The results might be different with senior students or graduates. The OSCE was the first one performed by the students in this study. Many commented on their anxiety during the OSCE and believed that their performance did not reflect their abilities accurately. They had completed only one major clinical practicum before this OSCE, and had not yet started the clinical practicum related to this academic unit.

Conclusions of the research reveal the fact that, although there was consistency between duplicate circuits of the same stations in this OSCE, the internal consistency was low, and the total score was unable to predict subsequent clinical performance. An eight-station OSCE should not be used in isolation to make decisions about clinical competence.
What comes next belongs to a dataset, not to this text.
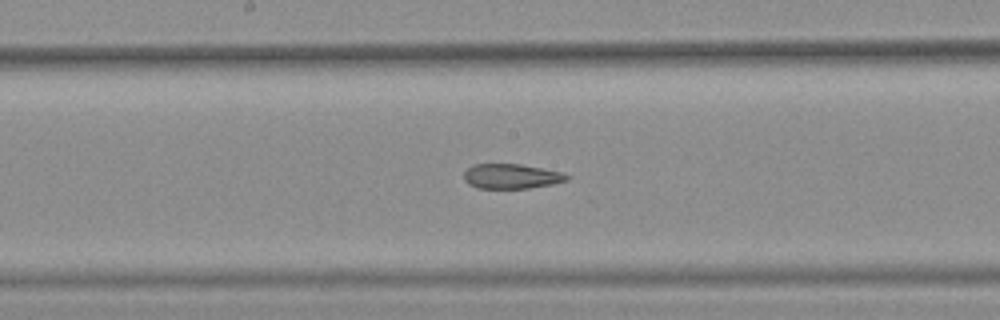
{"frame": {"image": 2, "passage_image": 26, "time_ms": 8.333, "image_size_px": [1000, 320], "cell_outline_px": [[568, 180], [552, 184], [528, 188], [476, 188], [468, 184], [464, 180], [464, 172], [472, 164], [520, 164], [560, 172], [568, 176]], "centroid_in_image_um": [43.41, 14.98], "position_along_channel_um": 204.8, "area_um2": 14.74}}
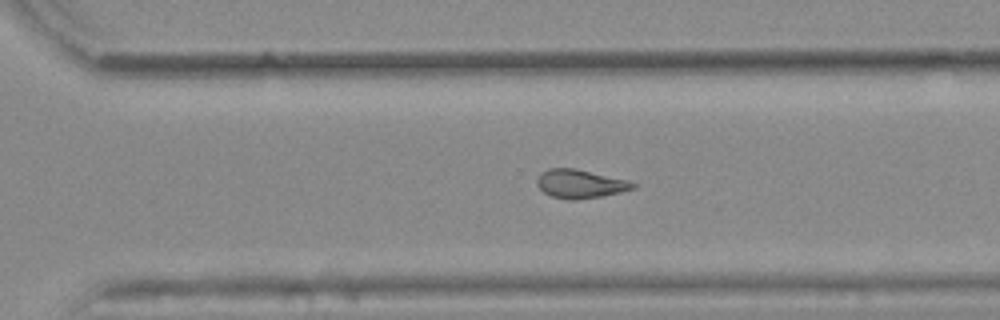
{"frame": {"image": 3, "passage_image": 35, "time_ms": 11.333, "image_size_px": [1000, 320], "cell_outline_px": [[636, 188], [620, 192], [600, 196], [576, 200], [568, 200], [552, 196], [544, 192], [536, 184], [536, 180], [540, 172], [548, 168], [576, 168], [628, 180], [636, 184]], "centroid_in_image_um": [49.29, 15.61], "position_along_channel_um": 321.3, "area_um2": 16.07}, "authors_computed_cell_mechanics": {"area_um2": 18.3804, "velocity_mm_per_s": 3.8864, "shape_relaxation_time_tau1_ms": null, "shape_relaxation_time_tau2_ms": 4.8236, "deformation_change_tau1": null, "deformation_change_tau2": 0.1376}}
Thus, taking into account all above mentioned, it is possible to conclude that OSCE is a widely-spread examination method which is applied in different fields of the medical science. At the same time, OSCE proved to be very effective and efficient method of examination of students. On the other hand, it is necessary to remember about the fact that this method cannot be viewed as ideal or perfect since along with advantages it has considerable drawbacks. On the one hand, OSCE prove to be very helpful for examining practical skills and abilities of students, their ability to solve complex problems, communicate with patients, etc. On the other hand, the subjectivity of OSCE may be questioned, while, compared to conventional written tests, OSCE seems to be less standardized and objective. This means that, regardless of numerous advantages of this examination method, it cannot totally replace conventional methods of the assessment of students’ skills, abilities and professional knowledge. This is why it is possible to recommend using OSCE in a combination with other examination methods in order to eliminate the risk of error in the process of assessment and to have a possibility of a larger and, therefore, more objective assessment of medical students.

Nevertheless, OSCE is quite reliable and valid examination method and the currently wide use of this examination method is justified.